December 21, 2007

A Flibbertigibbet, A Will O' The Wisp, A Clown

How do you solve a problem like Bill Clinton? Eugene Robinson wonders whether it wouldn't be easier to keep a wave upon the sand than to try to shoehorn him into a ceremonial post as First Spouse. Bill already acts as though the campaign exists to provide him a revival of the production most Americans thought had closed for good in January 2001:

Sexism might have something to do with the fact that Hillary Clinton has to answer questions about her husband that the other candidates never get asked about their wives. But Bill Clinton has always had a way of making himself the story, and he's at it again.

When the Clintons made a campaign stop at an Iowa grocery store Tuesday, Hillary's face said it all. She realized that Bill had departed from the script and wandered off to another part of the store, and cameras caught her scanning the aisles with a look of sheer terror. Bill was supposed to be at Hillary's side; instead, he was way over yonder, giving an interview to "Entertainment Tonight." What was supposed to be a controlled photo op had suddenly turned into a happening.

Spontaneity gives ulcers to campaign staffers, but the supermarket stop got much more coverage than it would have if Bill had followed the script. He ended up drawing more attention to himself than the candidate -- which is in keeping with his formal campaign speeches. On the stump, he draws big crowds and comes off as charming, eloquent and persuasive. But reporters who have tallied his words say that he talks more about himself than about his wife -- at a ratio of about 9 to 1.
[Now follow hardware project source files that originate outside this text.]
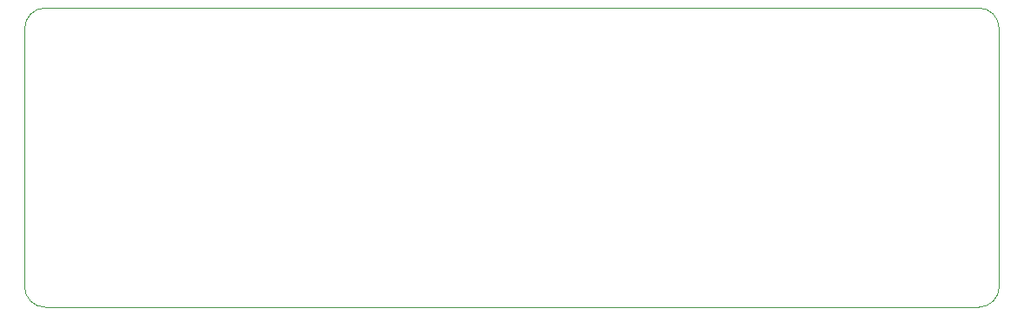
<source format=gko>
G04 #@! TF.GenerationSoftware,KiCad,Pcbnew,5.1.6-c6e7f7d~86~ubuntu18.04.1*
G04 #@! TF.CreationDate,2020-07-10T20:36:52+01:00*
G04 #@! TF.ProjectId,acid-casualty-v2,61636964-2d63-4617-9375-616c74792d76,rev?*
G04 #@! TF.SameCoordinates,Original*
G04 #@! TF.FileFunction,Profile,NP*
%FSLAX46Y46*%
G04 Gerber Fmt 4.6, Leading zero omitted, Abs format (unit mm)*
G04 Created by KiCad (PCBNEW 5.1.6-c6e7f7d~86~ubuntu18.04.1) date 2020-07-10 20:36:52*
%MOMM*%
%LPD*%
G01*
G04 APERTURE LIST*
G04 #@! TA.AperFunction,Profile*
%ADD10C,0.050000*%
G04 #@! TD*
G04 APERTURE END LIST*
D10*
X103041100Y-119603600D02*
X193961100Y-119603600D01*
X195961100Y-117603600D02*
G75*
G02*
X193961100Y-119603600I-2000000J0D01*
G01*
X195961100Y-117603600D02*
X195961100Y-92403600D01*
X193961100Y-90403600D02*
G75*
G02*
X195961100Y-92403600I0J-2000000D01*
G01*
X193961100Y-90403600D02*
X103041100Y-90403600D01*
X101041100Y-92403600D02*
G75*
G02*
X103041100Y-90403600I2000000J0D01*
G01*
X101041100Y-92403600D02*
X101041100Y-117603600D01*
X103041100Y-119603600D02*
G75*
G02*
X101041100Y-117603600I0J2000000D01*
G01*
M02*

</source>
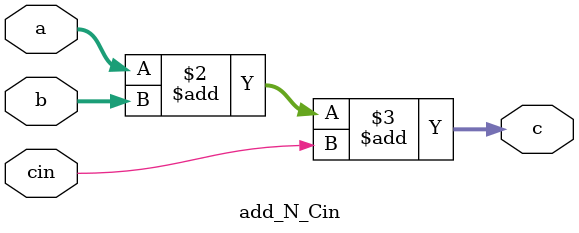
<source format=v>
`timescale 1ns / 1ps
module posit_mult(in1, in2, start, out, inf, zero, done, clk);

function [31:0] log2;
input reg [31:0] value;
	begin
	value = value-1;
	for (log2=0; value>0; log2=log2+1)
        	value = value>>1;
      	end
endfunction

parameter N = 16;
parameter Bs = log2(N); 
parameter es = 3;

input [N-1:0] in1, in2;
input start; 
output reg [N-1:0] out;
output inf, zero;
output reg done;
input clk;

wire start0= start;
wire s1 = in1[N-1];
wire s2 = in2[N-1];
wire zero_tmp1 = |in1[N-2:0];
wire zero_tmp2 = |in2[N-2:0];
wire inf1 = in1[N-1] & (~zero_tmp1),
	inf2 = in2[N-1] & (~zero_tmp2);
wire zero1 = ~(in1[N-1] | zero_tmp1),
	zero2 = ~(in2[N-1] | zero_tmp2);
assign inf = inf1 | inf2,
	zero = zero1 & zero2;

//Data Extraction
wire rc1, rc2;
wire [Bs-1:0] regime1, regime2;
wire [es-1:0] e1, e2;
wire [N-es-1:0] mant1, mant2;
wire [N-1:0] xin1 = s1 ? -in1 : in1;
wire [N-1:0] xin2 = s2 ? -in2 : in2;
data_extract_v1 #(.N(N),.es(es)) uut_de1(.in(xin1), .rc(rc1), .regime(regime1), .exp(e1), .mant(mant1));
data_extract_v1 #(.N(N),.es(es)) uut_de2(.in(xin2), .rc(rc2), .regime(regime2), .exp(e2), .mant(mant2));

wire [N-es:0] m1 = {zero_tmp1,mant1}, 
	m2 = {zero_tmp2,mant2};

//Sign, Exponent and Mantissa Computation
wire mult_s = s1 ^ s2;

wire [2*(N-es)+1:0] mult_m = m1*m2;
wire mult_m_ovf = mult_m[2*(N-es)+1];
wire [2*(N-es)+1:0] mult_mN = ~mult_m_ovf ? mult_m << 1'b1 : mult_m;

wire [Bs+1:0] r1 = rc1 ? {2'b0,regime1} : -regime1;
wire [Bs+1:0] r2 = rc2 ? {2'b0,regime2} : -regime2;
wire [Bs+es+1:0] mult_e;
add_N_Cin #(.N(Bs+es+1)) uut_add_exp ({r1,e1}, {r2,e2}, mult_m_ovf, mult_e);

//Exponent and Regime Computation
wire [es-1:0] e_o;
wire [Bs:0] r_o;
reg_exp_op #(.es(es), .Bs(Bs)) uut_reg_ro (mult_e[es+Bs+1:0], e_o, r_o);

//Exponent, Mantissa and GRS Packing
wire [2*N-1+3:0]tmp_o = {{N{~mult_e[es+Bs+1]}},mult_e[es+Bs+1],e_o,mult_mN[2*(N-es):2*(N-es)-(N-es-1)+1], mult_mN[2*(N-es)-(N-es-1):2*(N-es)-(N-es-1)-1], |mult_mN[2*(N-es)-(N-es-1)-2:0] }; 


//Including Regime bits in Exponent-Mantissa Packing
wire [3*N-1+3:0] tmp1_o;
DSR_right_N_S #(.N(3*N+3), .S(Bs+1)) dsr2 (.a({tmp_o,{N{1'b0}}}), .b(r_o[Bs] ? {Bs{1'b1}} : r_o), .c(tmp1_o));

//Rounding RNE : ulp_add = G.(R + S) + L.G.(~(R+S))
wire L = tmp1_o[N+4], G = tmp1_o[N+3], R = tmp1_o[N+2], St = |tmp1_o[N+1:0],
     ulp = ((G & (R | St)) | (L & G & ~(R | St)));
wire [N-1:0] rnd_ulp = {{N-1{1'b0}},ulp};

wire [N:0] tmp1_o_rnd_ulp;
add_N #(.N(N)) uut_add_ulp (tmp1_o[2*N-1+3:N+3], rnd_ulp, tmp1_o_rnd_ulp);
wire [N-1:0] tmp1_o_rnd = (r_o < N-es-2) ? tmp1_o_rnd_ulp[N-1:0] : tmp1_o[2*N-1+3:N+3];


//Final Output
wire [N-1:0] tmp1_oN = mult_s ? -tmp1_o_rnd : tmp1_o_rnd;

always @(posedge clk ) begin
  out <= inf|zero|(~mult_mN[2*(N-es)+1]) ? {inf,{N-1{1'b0}}} : {mult_s, tmp1_oN[N-1:1]};
	done <= start0;
end

endmodule

module add_N_Cin (a,b,cin,c);
parameter N=10;
input [N:0] a,b;
input cin;
output [N:0] c;
assign c = a + b + cin;
endmodule
</source>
We're about to get the 2-for-1 argument that we heard in 1992, but now the Clintons may disagree on who the one is. Bill seems much more focused on Bill rather than Hillary. This may explain why Hillary had Bill locked away for much of the early campaign, rather than upstaging her day after day on the trail.

Hillary's problem is that she's worse for her campaign than Bill. She has proven herself particularly inept at shaking off the image of a dragon lady, which might actually help in a general election, given the emphasis on national security. If she had campaigned like a Lady Thatcher for the US, it might even have been a positive. However, she spent most of the campaign vacillating on Iraq, Iran, and immigration, the latter of which sent her campaign into a tailspin. Tough sells, but wishy-washy and cranky does not.
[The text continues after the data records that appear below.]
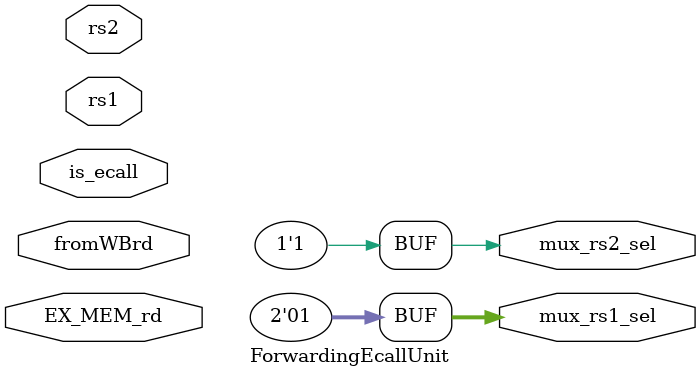
<source format=v>
`define EX_MEM_ALU_OUT_SEL 2'b01
`define RD_DIN_SEL 2'b10

module ForwardingEcallUnit(
    rs1,
    rs2,
    is_ecall,
    fromWBrd,
    EX_MEM_rd,
    mux_rs1_sel,
    mux_rs2_sel
);
    input rs1;
    input rs2;
    input is_ecall;
    input fromWBrd;
    input EX_MEM_rd;
    output reg [1:0] mux_rs1_sel;
    output reg mux_rs2_sel;
    
    always @(*) begin
        
        if (EX_MEM_rd==17 && is_ecall) begin
            mux_rs1_sel = `RD_DIN_SEL;
        end
        else begin
            mux_rs1_sel = `EX_MEM_ALU_OUT_SEL;
        end
        
        mux_rs2_sel = 1'b1;
    end
endmodule

</source>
Like it or not, Hillary needs Bill just to win the nomination, let alone winning a general election. Robinson points out that the necessity of Bill brings some very clear dangers. He showed that in his suggestion last week that Hillary would seek the counsel of George H W Bush, followed by the inexplicable suggestion that Poppy would go on a world tour with him to apologize for his son. The elder Bush, clearly annoyed with his new friend, reminded him that America had no need to apologize to anyone.

Bill's a loose cannon -- or in the words of the song, a flibbertigibbet with danger of becoming a clown at times. No one likes a clown for a chief spokesman, and voters may not want to put one in the White House, as First Spouse or otherwise.